JEFFERSON CITY, Mo. — Rep. T.J. Berry, one of the state’s most vocal proponents of tax cuts as an economic driver, wants to help some Missourians repay their student loans.

HB 253 — which Berry intentionally sought to give the same numerical designation as the controversial and defunct tax credit he sponsored two years ago — would authorize a tax credit of up to $3,000 across 10 years or $5,000 across six years to any Missouri state employee with a degree in a S.T.E.M. (science, technology, engineering or mathematics) practice and a cumulative GPA of at least 2.5.

“The debt level of the average student in Missouri is $30,000,” Berry said. “That prevents people from engaging in the economy in the way previous generations have. If you create a mechanism to pay back those loans, you create an environment where you’re retaining the best talent.”

Berry
Berry

Berry said the typical hostility with which new tax credit programs are greeted is somewhat mitigated on his bill, largely because it doesn’t aim to “pick individual winners and losers.”

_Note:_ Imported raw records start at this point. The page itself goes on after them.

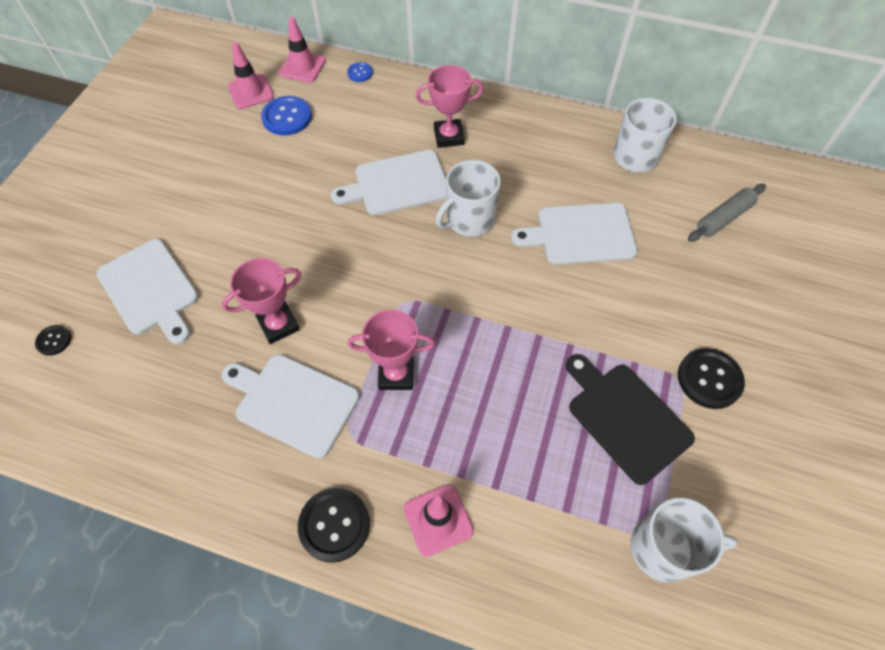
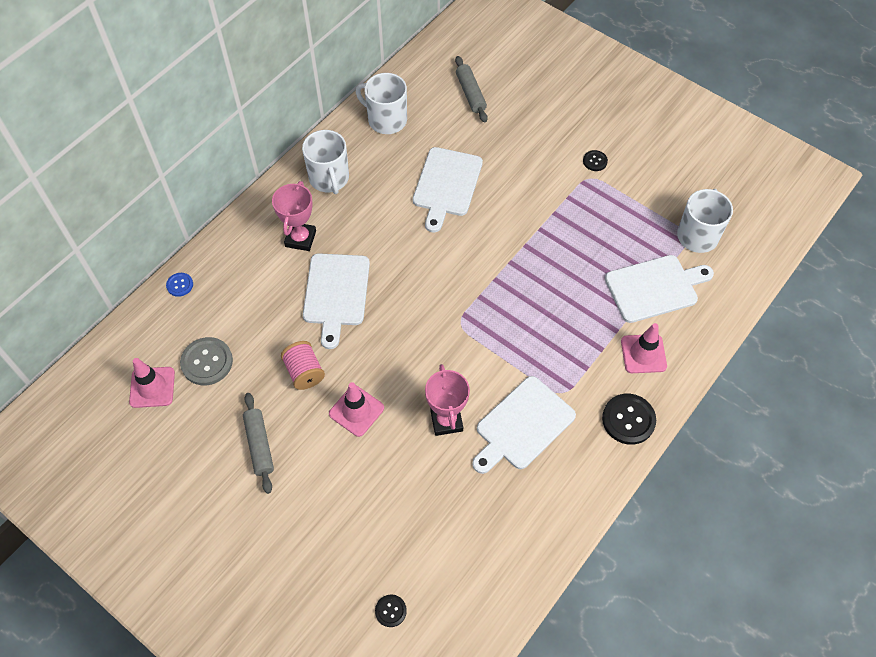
camera: 70 degrees left, 0 degrees up
white cutting board [96,239,199,344] -> white cutting board moved to [605,255,714,323]
blue button [261,96,312,136] -> grey button [180,337,233,385]
pink traffic cone [279,17,326,83] -> pink traffic cone moved to [329,382,384,437]
pink trophy [348,310,435,390] -> none
white mug [436,160,501,237] -> white mug moved to [302,130,349,194]
black cutting board [566,354,695,485] -> none
black button [678,348,745,409] -> black button [583,150,608,171], size x0.54
none -> grey rolling pin [243,393,274,494]
none -> pink spool [281,341,325,390]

“The way we paid for MOSIRA was with growth in a specific industry, it wasn’t from current revenue, and we’re going to have the same thing for this,” Berry said.

The bill has no fiscal note yet, but Berry says he believes most, if not all, of the funding can be found without new spending from the state’s general revenue account.

Berry’s bill isn’t the only one to focus on S.T.E.M. fields. Rep. Ron Hicks, R-O’Fallon, filed HB 301. The bill “allows an employer that hires a student majoring in the field of science, technology, engineering, or mathematics at a Missouri college or university for an internship position in one of those areas to apply to have up to $5,000 of the employer’s state tax liability removed from the general fund and placed in the Science, Technology, Engineering and Mathematics Fund.”

In order to qualify, an internship must be at least 12 weeks in length and consist of at least 15 hours of work per week. No individual employer may exceed $50,000 in tax credits in any single year.

“We need to be hyper-competitive in those fields,” Berry said. “New jobs, new technology and manufacturing are almost entirely from those fields.”